The Food and Drug Administration (FDA) has the responsibility to protect the health of U.S. consumers by ensuring food, drugs and medical devices are safe. The FDA also has a mission to advance the health of U.S consumers by speeding innovations of such products. The latter is the reason the Public Citizen’s Health Research Group, the National Center for Health Research and a former FDA attorney are questioning whether the agency is fulfilling the former.
But, is the FDA simply the proverbial fox guarding the hen house?
Public Citizen argues the FDA is failing to use its authority to pull products from the market when there are a large number of adverse events associated with them and even when products harm or kill consumers.
“Once products are on the market, it’s almost an insurmountable threshold to get the agency to take action to pull them from the market,” Michael Carome, the Public Citizen’s Health Research Group’s said in an article titled “FDA rarely uses its power to recall dangerous medical devices. Why not?”

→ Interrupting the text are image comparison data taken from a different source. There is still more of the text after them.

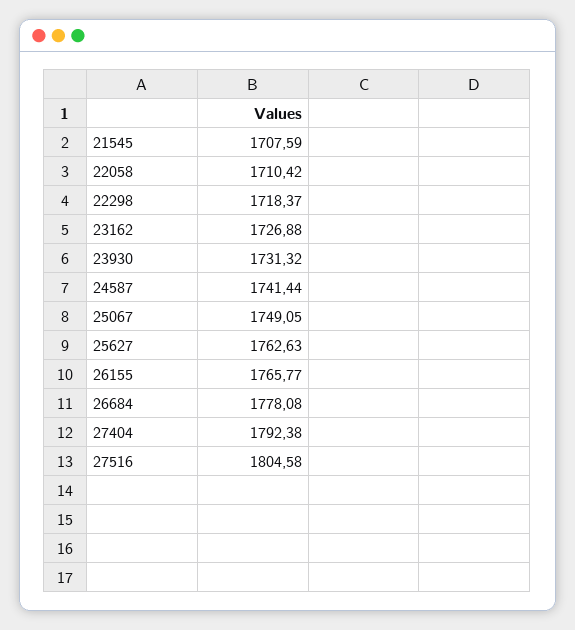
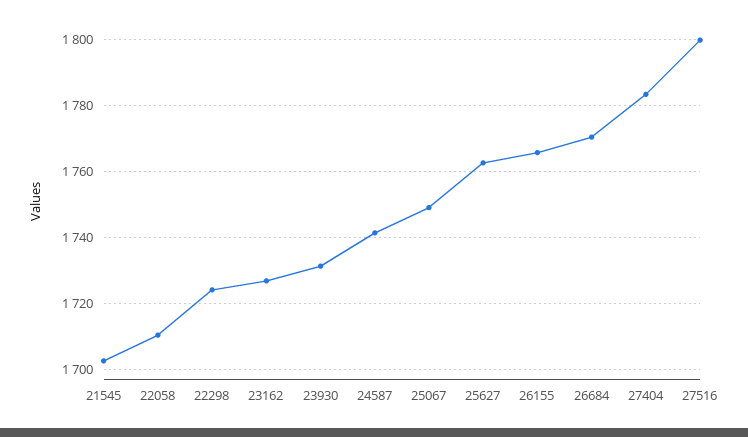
  {
-   "21545": 1707.59,
+   "21545": 1702,
    "22058": 1710.42,
-   "22298": 1718.37,
+   "22298": 1724,
    "23162": 1726.88,
    "23930": 1731.32,
    "24587": 1741.44,
    "25067": 1749.05,
    "25627": 1762.63,
    "26155": 1765.77,
-   "26684": 1778.08,
+   "26684": 1770,
-   "27404": 1792.38,
+   "27404": 1784,
-   "27516": 1804.58
+   "27516": 1800
  }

Carome pointed to the deadly female contraceptive Essure, manufactured by Bayer. The device, approved by the FDA in 2002, prevents fertilization by providing a physical barrier after it is inserted in the fallopian tubes. Problem was, the implant caused unintended pregnancies, ectopic pregnancies, abdominal perforations from device migration, irritable rashes, severe pain and fetal deaths. Bayer eventually stopped marketing it.
“In the case of [Bayer’s] Essure, had the company not voluntarily acted, I suspect FDA would not have pushed them to pull it from the market, based on statements they made over the last few years in the face of concerns,” Carome said.
Bayer’s Essure caused painful, debilitating and costly complications for years; amassing over 26,500 complaints against the product. The public can rightly wonder what is the extent of damage and consumer complaints before our “Watch Dog” agency takes action?
The FDA is armed with a regulation it rarely uses to remove dangerous products from the market. Code of Federal Regulations Title 21 enables the agency to order a manufacturer to “cease distribution of the device,” “notify health professionals and device user facilities of the order” and “instruct these professionals and device user facilities to cease use of the device” if it is determined that “there is a reasonable probability that a device intended for human use would cause serious, adverse health consequences or death.”
Diana Zuckerman, the National Center for Health Research’s president, told MedTechDive the agency should “use the teeth it has” to protect consumers.
“The FDA has not taken them off the market, has not rescinded approval for specific uses, has not done a mandatory recall and has tried to put out [a] warning that the agency knows is not going to be effective,” Zuckerman said regarding laparoscopic power morcellators, which are used in hysterectomies and can spread cancer cells in the body.
MedTechDive said the FDA has wielded the regulation all of five times. As early as 1991, it recalled the Dyna Feed feeding pump for design flaws, and as recent as 2008, it recalled the Nebion MRI machine for lack of safety data.
“There have been some recalls under federal consent orders, and the FDA has in four cases taken the unusual step of banning a medical device,” according to MedTechDive. “The first time was in 1983 when it banned prosthetic hair fibers used to treat baldness because of serious risks including infections. Then in 2016, the agency simultaneously banned powdered surgeon gloves, powdered patient examination gloves and absorbable power used for lubricating surgeons’ gloves. The danger: Residue from the powder could be left behind in the body cavity, causing inflammation and scarring that could lead to complications later on. In addition, bits of latex from the gloves could bind the powder and be inhaled, putting people with latex allergies at risk.”
Jodi Scott, the former FDA attorney, said recalls cost both time and money. One, for example, could take over 1,000 working hours to complete from start to finish.
“To go to court and get an order takes a lot of time,” Scott said, noting it is far easier to “look the company in the eye and tell them we think you need to do a recall and have them do it voluntarily.”
Another problem stems from the 510(k) pre-market notice that enables manufacturers to “boot strap” approvals on the backs of existing, similar products without running independent trials or extensive evaluations. Largely, the FDA relies on the manufacturer’s representations. And yet another problem stems from the FDA being funded mostly by the industries it is supposed to monitor. This makes the 510(k) pre-market process ripe with the potential for abuse, because the FDA gives only cursory examination to these approvals.
“…the adoption of user fees has made the situation worse by allowing industry to negotiate benchmarks for FDA product reviews and other activities in return for payments for reviewing product submissions and other services,” according to MedTechDive.
Add to all of this the drugs approved without real basis of need. Over the strong objections of FDA scientists, a drug to treat Duchenne muscular dystrophy gained FDA approval. The FDA’s own scientists argued there was no sound evidence the drug provided any benefit to patients. So, why would it get approval? The drug is priced at $300,000 per year.
In 2016, drug and medical device manufacturers contributed about $2 Billion to the FDA for funding their operations budget. That was almost half the total budget for the FDA and it seems reasonable to wonder whether it is this incestuous relationship with the very industry it is supposed to regulate, which results in the FDA being a passive, sleeping on the porch, “Watch Dog”?